Felix 1666, June 21st, 2024
Written based on this version: 1991, 12" vinyl, Music for Nations

I had read a lot of positive reviews and reports about Thunderhead, before I bought “Crime Pays”. But the internet had not been invented yet and therefore I had not many chances to listen to one or two tracks in advance. At the end, it was a wrong decision to buy the album from my point of view. Thunderhead play a pretty generic and quite North-American form of heavy metal. It consists of a few up-tempo rockers (for example “Torture Ride”), a lot of mid-paced stuff and a semi-ballad (“Life Is Only a Good-Bye”). The quartet focuses on the hard rock / metal mainstream and (in an act of hybris) on the American market. But how authentic is it to sing “N.Y. You Let Me Down” as long as the band is located in sleepy Hannover, Germany?

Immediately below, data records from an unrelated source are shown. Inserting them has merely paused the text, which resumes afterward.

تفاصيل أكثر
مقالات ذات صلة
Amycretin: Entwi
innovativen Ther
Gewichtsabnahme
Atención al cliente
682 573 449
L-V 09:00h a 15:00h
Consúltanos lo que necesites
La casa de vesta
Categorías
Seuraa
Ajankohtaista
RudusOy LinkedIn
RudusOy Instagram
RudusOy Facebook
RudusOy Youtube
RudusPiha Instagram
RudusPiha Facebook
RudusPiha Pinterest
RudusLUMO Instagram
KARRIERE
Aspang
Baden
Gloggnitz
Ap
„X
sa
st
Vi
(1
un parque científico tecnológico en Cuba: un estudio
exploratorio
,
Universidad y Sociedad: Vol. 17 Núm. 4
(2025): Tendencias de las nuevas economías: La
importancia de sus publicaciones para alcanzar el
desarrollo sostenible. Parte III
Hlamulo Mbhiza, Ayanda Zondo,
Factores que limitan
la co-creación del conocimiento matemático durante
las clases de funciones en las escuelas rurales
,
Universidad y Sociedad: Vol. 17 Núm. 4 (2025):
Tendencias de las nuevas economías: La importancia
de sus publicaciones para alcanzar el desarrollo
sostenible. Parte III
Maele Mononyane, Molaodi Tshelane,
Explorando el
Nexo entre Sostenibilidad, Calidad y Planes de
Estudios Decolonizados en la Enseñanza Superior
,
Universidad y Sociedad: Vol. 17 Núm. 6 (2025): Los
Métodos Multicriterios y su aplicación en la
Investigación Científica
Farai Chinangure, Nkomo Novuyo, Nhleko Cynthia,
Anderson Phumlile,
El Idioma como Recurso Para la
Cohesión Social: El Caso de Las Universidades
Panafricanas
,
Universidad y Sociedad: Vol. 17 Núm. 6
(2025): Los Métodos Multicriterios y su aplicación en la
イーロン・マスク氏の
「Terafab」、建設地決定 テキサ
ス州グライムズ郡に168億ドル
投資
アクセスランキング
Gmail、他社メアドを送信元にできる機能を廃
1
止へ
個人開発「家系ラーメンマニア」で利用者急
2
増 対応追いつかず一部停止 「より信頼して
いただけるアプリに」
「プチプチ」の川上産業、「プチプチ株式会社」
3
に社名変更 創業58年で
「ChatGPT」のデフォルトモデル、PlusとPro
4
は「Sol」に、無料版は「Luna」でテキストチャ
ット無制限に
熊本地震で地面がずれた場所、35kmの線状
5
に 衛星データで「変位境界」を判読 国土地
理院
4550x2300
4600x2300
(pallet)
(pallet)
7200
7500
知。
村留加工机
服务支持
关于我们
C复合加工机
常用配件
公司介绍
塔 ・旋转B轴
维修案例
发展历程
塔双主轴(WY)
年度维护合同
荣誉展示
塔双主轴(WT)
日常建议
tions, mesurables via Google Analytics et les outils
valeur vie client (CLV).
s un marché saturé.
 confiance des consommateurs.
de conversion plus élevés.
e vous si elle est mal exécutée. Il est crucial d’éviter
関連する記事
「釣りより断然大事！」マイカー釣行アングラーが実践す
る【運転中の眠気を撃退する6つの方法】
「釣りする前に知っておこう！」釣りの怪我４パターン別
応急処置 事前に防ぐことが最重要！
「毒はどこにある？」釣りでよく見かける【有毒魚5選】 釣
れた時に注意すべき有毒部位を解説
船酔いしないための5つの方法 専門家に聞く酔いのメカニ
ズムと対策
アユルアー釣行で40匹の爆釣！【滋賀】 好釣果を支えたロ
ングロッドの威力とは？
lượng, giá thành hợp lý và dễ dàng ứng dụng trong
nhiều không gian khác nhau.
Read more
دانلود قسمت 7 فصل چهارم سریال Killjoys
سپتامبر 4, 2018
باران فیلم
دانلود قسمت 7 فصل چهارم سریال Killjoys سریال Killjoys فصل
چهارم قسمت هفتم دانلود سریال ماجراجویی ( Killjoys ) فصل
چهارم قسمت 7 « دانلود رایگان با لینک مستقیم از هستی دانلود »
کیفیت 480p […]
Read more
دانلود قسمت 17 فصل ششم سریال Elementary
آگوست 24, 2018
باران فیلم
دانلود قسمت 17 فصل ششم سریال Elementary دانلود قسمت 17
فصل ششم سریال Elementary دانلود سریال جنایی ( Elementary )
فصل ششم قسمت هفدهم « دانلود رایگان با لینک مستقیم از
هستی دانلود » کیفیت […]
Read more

“Crime Pays” is enhanced by its down-to-earth and crispy production. I think this no frills mix fits the style Thunderhead play very well. Additionally, the single components are well balanced and so the band was surely happy about the technical implementation of the material. But the songs themselves… well, do you know the feeling of having a stress-free yet somehow uninteresting day? Thunderhead’s album from 1996 marks the sonic equivalent to such a day. Already the bloodless, faceless and joyless opener leaves nothing but a medium-sized hole and the following “Make it Hard” wallows lyrically in hackneyed rock clichés, while the melodic line remains below average and does not evoke any emotion. The track about N.Y. starts pretty cool with a guitar that makes me think of typical first tones of a W.A.S.P. track. Unfortunately, at the end, it is nothing but a run of the mill song with an acceptable chorus. The one of the title track is mega-catchy and basically okay, but the verses spread such an intense “Night Prowler” feeling, that I cannot see a very individual touch here. Thunderhead want to be a bit bluesy, they seem to aim on an alcohol-imbued and cigarettes-clouded atmosphere and they have no other ambition than walking some well known paths in the best possible manner. Unfortunately, nothing really works. Even the song with the most promising start, “Let the Dogs Loose” is nothing more than an acceptable number at the interface of metal and rock.

Ted Bullet is a talented singer with a vigorous voice and his technically skilful comrades surely manage their instrumental parts without problems. Yet nothing can make up for vapid compositions. One finds an album in the discography of Krokus which spreads more or less the same vibrations as the here reviewed work. But “Stampede” shines with a way better song-writing. Thunderhead don't have any gripping riffs, instead they play halfway lively, but ultimately just ordinary rock music. Maybe these songs worked live on stage with an additional dose of power and enthusiasm, but in the studio versions that “Crime Pays” shows, I am not able to enjoy them.